Lexical Tools

Results of optimized set - 2021

I. The optimized set
As the result, we concluded case 35.3 is the final optimized set of SD-Rules in the corpus of Lexicon 2021 to include 104 (out of 148) SD-rules to reach:

  • system precision rate: 95.12%
  • system recall rate: 93.45%
  • system performance F1: 1.8857

This set of SD-rules is used in Lexical Tools SD-Rule Trie because it is expected to reach the same system performance when it is applied to other English corpora under the assumption that:

  • the characteristics of derivations are consistent between from Lexicon and the working general English domain.
    Lexicon is considered as a representable subset (in terms of derivations) for general English.
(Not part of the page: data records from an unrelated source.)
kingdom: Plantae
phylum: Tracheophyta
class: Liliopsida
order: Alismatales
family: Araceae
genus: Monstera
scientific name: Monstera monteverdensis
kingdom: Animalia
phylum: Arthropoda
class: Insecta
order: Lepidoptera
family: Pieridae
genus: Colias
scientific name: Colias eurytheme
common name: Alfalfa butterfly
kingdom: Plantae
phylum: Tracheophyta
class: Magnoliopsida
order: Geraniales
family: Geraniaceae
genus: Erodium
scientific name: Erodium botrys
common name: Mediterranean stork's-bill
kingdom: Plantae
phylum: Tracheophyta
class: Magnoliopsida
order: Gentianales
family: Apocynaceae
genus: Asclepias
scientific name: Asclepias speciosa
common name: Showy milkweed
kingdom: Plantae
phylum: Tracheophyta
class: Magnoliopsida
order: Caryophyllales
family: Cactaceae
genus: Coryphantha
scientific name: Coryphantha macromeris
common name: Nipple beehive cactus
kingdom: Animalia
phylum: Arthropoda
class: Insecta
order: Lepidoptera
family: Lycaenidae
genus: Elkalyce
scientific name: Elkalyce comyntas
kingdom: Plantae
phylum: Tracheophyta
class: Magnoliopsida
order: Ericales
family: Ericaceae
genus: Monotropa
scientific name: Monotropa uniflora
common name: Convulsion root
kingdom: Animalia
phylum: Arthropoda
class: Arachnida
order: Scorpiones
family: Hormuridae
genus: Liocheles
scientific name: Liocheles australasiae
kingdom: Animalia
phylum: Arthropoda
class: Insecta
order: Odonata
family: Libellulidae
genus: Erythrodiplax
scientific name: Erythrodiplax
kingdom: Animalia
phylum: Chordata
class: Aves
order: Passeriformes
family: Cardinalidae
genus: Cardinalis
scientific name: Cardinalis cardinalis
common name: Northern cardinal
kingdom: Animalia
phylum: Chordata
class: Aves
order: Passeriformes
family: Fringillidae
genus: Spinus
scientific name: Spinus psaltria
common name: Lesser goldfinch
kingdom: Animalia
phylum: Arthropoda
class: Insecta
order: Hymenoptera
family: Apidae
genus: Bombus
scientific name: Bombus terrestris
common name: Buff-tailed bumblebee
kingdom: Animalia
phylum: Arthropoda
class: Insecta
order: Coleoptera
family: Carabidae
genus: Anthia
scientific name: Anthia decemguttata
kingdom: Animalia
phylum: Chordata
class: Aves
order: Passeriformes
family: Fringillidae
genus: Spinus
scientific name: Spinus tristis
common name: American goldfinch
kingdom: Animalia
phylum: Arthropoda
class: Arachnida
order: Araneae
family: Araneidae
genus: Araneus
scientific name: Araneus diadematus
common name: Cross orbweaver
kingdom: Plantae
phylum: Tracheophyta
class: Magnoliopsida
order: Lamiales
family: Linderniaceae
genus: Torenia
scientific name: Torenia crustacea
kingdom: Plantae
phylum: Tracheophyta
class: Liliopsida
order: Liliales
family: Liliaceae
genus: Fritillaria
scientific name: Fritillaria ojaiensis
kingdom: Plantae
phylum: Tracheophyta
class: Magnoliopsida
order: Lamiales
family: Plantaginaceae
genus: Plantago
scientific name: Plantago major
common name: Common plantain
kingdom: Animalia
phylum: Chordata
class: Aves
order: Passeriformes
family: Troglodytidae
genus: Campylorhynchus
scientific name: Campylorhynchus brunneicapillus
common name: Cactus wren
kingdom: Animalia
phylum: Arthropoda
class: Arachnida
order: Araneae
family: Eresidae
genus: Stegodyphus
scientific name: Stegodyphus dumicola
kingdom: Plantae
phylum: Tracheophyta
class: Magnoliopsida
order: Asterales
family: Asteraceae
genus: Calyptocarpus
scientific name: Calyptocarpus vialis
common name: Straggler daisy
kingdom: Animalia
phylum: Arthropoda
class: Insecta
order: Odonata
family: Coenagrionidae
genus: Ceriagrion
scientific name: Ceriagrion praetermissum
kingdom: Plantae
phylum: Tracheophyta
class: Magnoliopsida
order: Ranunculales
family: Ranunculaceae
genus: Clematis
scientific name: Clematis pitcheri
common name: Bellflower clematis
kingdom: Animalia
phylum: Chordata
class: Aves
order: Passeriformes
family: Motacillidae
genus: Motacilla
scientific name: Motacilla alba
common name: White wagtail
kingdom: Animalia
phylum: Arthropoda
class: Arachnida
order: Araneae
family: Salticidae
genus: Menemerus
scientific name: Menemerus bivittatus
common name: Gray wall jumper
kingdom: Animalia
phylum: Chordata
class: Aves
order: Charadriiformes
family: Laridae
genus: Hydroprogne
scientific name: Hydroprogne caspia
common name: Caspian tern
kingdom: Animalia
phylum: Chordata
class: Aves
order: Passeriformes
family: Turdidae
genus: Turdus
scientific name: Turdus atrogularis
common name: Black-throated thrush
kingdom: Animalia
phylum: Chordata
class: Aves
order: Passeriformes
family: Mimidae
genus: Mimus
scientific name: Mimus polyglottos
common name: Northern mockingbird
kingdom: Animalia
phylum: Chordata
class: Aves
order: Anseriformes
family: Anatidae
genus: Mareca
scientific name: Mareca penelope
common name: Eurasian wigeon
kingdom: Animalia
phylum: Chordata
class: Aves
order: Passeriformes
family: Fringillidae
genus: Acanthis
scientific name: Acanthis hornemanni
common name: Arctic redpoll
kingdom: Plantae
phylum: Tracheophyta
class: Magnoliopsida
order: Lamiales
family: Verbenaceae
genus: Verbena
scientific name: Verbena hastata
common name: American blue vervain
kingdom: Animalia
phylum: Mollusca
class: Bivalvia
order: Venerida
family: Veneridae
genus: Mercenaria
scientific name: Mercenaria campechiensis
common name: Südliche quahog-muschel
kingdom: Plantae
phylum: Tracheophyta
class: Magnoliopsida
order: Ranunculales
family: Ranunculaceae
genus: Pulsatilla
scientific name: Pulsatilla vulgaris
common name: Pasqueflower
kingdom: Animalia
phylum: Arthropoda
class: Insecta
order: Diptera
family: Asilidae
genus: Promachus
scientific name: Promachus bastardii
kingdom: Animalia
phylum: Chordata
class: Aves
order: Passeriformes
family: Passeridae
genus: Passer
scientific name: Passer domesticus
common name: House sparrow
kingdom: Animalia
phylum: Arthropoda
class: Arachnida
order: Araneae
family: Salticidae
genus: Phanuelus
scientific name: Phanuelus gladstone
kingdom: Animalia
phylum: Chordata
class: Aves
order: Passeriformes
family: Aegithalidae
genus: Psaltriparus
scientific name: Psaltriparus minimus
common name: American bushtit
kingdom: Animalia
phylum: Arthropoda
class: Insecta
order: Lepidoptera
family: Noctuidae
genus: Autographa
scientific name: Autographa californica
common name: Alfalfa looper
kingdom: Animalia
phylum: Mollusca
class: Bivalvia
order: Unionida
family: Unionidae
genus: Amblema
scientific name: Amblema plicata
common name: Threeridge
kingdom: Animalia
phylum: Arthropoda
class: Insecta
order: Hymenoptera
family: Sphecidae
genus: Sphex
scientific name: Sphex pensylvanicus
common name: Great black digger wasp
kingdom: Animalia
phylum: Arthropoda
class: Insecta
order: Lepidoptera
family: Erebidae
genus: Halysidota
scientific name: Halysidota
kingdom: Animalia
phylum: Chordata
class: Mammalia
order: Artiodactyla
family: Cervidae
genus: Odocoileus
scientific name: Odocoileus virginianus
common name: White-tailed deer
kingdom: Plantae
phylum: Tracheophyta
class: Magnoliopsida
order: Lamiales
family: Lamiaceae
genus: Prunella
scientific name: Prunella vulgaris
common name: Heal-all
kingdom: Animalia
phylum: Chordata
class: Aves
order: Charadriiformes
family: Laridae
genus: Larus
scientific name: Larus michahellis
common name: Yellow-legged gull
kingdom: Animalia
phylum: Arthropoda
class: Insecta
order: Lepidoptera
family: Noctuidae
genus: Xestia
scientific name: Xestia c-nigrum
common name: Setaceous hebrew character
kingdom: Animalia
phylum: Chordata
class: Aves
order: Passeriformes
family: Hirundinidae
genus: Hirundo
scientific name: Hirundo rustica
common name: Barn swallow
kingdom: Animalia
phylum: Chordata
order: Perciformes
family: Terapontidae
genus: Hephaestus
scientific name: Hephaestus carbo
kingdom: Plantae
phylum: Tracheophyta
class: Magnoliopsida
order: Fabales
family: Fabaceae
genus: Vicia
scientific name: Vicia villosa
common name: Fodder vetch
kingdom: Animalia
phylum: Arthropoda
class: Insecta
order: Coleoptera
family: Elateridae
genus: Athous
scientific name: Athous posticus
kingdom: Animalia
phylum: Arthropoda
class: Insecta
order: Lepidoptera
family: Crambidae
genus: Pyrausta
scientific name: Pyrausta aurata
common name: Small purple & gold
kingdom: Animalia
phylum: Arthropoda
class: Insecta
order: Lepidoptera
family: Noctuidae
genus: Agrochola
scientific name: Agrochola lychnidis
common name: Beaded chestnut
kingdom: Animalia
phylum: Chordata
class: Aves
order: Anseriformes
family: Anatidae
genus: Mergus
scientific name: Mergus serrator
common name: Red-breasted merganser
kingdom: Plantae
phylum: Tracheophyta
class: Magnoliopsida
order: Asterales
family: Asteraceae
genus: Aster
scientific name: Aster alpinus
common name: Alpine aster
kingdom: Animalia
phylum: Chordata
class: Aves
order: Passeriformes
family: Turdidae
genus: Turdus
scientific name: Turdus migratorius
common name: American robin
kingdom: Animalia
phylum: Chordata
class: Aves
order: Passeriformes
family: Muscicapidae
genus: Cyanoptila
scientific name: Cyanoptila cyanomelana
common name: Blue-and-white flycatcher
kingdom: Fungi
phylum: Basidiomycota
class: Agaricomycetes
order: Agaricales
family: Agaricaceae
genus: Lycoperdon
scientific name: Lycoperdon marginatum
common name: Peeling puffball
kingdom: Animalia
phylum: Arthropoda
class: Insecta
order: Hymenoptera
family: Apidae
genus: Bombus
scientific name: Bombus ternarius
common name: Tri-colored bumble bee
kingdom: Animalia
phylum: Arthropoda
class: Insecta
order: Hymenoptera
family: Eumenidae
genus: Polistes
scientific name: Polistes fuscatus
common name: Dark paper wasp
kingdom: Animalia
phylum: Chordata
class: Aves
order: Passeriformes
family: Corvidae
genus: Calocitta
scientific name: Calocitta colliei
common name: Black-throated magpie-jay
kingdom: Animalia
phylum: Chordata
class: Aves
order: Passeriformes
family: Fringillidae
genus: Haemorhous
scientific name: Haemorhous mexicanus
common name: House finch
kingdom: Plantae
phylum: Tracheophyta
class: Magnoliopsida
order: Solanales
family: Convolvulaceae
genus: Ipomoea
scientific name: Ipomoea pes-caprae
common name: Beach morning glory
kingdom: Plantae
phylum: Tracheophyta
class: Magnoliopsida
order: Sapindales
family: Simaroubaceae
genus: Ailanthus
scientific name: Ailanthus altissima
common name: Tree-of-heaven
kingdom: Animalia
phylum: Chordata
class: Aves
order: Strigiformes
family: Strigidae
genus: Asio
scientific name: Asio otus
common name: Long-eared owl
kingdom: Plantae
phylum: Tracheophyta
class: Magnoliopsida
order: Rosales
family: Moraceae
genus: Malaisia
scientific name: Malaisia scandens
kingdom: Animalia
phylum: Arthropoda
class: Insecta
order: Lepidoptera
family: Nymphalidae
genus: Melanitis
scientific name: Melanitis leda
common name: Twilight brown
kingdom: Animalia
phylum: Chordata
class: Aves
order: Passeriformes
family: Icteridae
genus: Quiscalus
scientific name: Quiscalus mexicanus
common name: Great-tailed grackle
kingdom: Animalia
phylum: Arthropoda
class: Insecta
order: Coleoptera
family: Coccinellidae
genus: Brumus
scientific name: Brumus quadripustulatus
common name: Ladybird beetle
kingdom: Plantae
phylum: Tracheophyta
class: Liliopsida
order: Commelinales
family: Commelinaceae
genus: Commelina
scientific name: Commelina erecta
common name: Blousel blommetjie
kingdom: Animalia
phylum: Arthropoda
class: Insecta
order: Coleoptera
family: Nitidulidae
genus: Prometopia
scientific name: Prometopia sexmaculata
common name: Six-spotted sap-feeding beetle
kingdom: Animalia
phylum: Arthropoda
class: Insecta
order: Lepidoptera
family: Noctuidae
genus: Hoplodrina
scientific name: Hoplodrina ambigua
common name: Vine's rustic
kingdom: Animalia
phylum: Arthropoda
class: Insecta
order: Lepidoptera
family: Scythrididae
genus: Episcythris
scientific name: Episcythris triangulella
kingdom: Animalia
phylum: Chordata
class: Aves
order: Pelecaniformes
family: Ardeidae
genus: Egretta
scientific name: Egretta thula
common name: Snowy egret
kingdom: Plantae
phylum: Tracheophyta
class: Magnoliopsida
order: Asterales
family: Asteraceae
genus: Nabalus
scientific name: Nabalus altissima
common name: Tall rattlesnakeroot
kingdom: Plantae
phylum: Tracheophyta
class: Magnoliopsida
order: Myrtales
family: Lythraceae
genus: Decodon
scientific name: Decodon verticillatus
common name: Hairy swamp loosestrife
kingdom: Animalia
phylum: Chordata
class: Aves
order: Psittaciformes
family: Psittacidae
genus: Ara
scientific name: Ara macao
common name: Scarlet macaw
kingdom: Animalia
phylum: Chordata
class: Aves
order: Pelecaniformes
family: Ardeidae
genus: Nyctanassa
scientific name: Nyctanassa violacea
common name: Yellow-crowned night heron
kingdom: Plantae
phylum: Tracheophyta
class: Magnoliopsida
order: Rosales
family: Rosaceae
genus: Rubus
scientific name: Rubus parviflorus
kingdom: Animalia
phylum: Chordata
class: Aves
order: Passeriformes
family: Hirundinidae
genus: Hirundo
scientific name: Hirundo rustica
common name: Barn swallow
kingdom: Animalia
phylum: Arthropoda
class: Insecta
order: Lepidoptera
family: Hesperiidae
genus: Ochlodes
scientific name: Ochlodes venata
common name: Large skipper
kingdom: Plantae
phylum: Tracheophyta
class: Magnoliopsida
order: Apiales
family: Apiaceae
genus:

Please refer to future work for this assumption.

II. The methodology
This approach is to find the best set of SD-rules from a set of known candidate SD-rules. Theoretically, a complete set of SD-Rules can be obtained when more SD-rules are evaluated and added. This methodology provides a systematic approach to:

  • measure system performance
  • to evaluate new SD-rules
  • obtain the set of SD-rules according to user's specified target minimum accuracy rate (system performance)
  • choose among parent-child SD-Rules to reach Max. system precision and recall rate.
    • In general, a parent rule has higher recall while a child rule has higher precision
    • This method is used to get the local optimization to provide a good way to choose between a parent rule and child rule(s). The results shows the computation method is concoin with linguist's knowledge.
    • Example:
      new rules esis$|noun|ic$|adj is evaluated. It's 3rd generation child rule genesis$|noun|genic$|adj is selected through method. This is same as linguist's suggests:
      • nouns ending in -esis do have related adjectives, but those almost invariably end in -etic, not -ic (e.g.osmesis|noun|E0575508|osmic|adj|E0044296|no)
      • Of the handful of non-genesis nouns in this list, most ended in -emesis, which relates to -emetic, not -ic (e.g. pyemesis|noun|E0051349|pyemic|adj|E0051351|no)
      • only 1(!) pair that got a yes-tag (ataphoresis|noun|E0430522|cataphoric|adj|E0015539|yes)

      • Should use genesis|genic, because Dorland's does provide justification for pairing -genesis Ns with -genic adj's (p.763):
        • genesis: a word termination used to denote the production, formation, or development of the object or state indicated by the word stem to which it is affixes, as biogenesis, gametogenesis and pathogenesis.
        • genic: a word termination meaning producing, or productive of

III. The target precision and recall rate (95%)

The intersection of curves (optimization) of system precision rate and system recall rate of the final set are at 95%. We also used average values for the window size of 3, 5, 7 rules for these two curves for noise reduction (smoothing algorithm - simple moving average) and find the intersections are all around 95% for all cases (see diagram below). Smoothing this data set allows us to capture the characteristics of this set and leave out noise. Accordingly, our target minimum accuracy rate (95%) is a good choice to obtain the optimized set of SD-rules (close to optimization).
Please refer to the document of generating diagram for optimal set to generate the following diagrams.

System Precision vs. Recall Rate
System precision vs. recall rate

System Precision vs. Recall Rate, 3-point Avg.
System precision vs. recall rate, 3-point avg.

System Precision vs. Recall Rate, 5-point Avg.
System precision vs. recall rate, 5-point avg.

System Precision vs. Recall Rate, 7-point Avg.
System precision vs. recall rate, 7-point avg.